John Lewis’ Casely-Hayford says rather than the playing field being uneven between public and private sector health providers, it is a different one. While the NHS may struggle to compete with Virgin Care’s ‘welcome and leaving packs’, she says private providers will have to contend with the NHS’ long lasting and ever familiar 64 year-old legacy. It is all about finding out what customers really value and hold dear when thinking about healthcare, she says.


“If you walk into lots of shops, there is music going on in the background and lots of frills and fiddle faddle. But John Lewis doesn’t have any of that and people still recognise the quality of the service. They are not there for the fiddle faddle, you just don’t need it in retail and you don’t need it in the NHS. You just need to demonstrate that you can deliver the goods with the right level of quality.”
Practice manager Nurden is optimistic about taking on the private sector in the arena of patient experience and is ready to take the lead from them in terms of consumer thinking.


“Patients have got a very simple agenda of what they want, but what they want and what they need is very different,” he says.

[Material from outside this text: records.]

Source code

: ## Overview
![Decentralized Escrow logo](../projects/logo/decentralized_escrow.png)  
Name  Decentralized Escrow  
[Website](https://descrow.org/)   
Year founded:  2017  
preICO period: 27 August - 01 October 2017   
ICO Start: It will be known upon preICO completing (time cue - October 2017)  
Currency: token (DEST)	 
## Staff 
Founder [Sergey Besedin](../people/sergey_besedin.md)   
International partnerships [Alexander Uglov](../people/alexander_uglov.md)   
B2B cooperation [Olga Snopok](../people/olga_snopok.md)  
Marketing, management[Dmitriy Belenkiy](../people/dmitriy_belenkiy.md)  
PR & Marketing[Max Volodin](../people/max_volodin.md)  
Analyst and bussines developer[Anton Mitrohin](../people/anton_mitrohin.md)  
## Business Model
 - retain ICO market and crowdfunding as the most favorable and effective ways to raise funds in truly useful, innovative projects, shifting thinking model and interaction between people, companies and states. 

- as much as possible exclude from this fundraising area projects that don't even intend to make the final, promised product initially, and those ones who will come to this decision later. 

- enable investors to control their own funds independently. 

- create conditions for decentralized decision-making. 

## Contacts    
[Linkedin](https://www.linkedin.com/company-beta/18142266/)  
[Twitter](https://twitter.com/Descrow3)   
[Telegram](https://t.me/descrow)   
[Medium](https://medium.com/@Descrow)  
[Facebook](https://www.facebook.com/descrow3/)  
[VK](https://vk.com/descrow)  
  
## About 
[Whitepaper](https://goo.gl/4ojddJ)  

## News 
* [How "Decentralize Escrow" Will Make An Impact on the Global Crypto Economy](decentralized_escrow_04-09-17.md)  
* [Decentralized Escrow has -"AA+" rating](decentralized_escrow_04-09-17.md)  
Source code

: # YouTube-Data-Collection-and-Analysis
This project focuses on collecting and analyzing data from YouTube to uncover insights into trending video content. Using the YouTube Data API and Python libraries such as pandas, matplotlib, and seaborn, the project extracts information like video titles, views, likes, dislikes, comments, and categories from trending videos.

“It could be dangerous to give patients what they want,we have to stay focused in giving them what they need. We need to reeducate them on what is acceptable to want from the service. And once we do that we can compete with Virgin Care on offering a great customer experience.”


With this better education and new training structures for practice staff, Nurden says it is “entirely realistic” for the NHS to mirror the customer service of the aviation industry.


“I have just put my receptionists through some training on how to deal with aggressive patients and how to talk down patients who are angry. At the moment we are not particularly good at that because we have never needed that but suddenly receptionists have found themselves as the block to access to service and will continue to do that. We need to train our receptionists to make sure they do not end their conversations with patients after having a row but leaving them feeling as though they had got what they wanted.”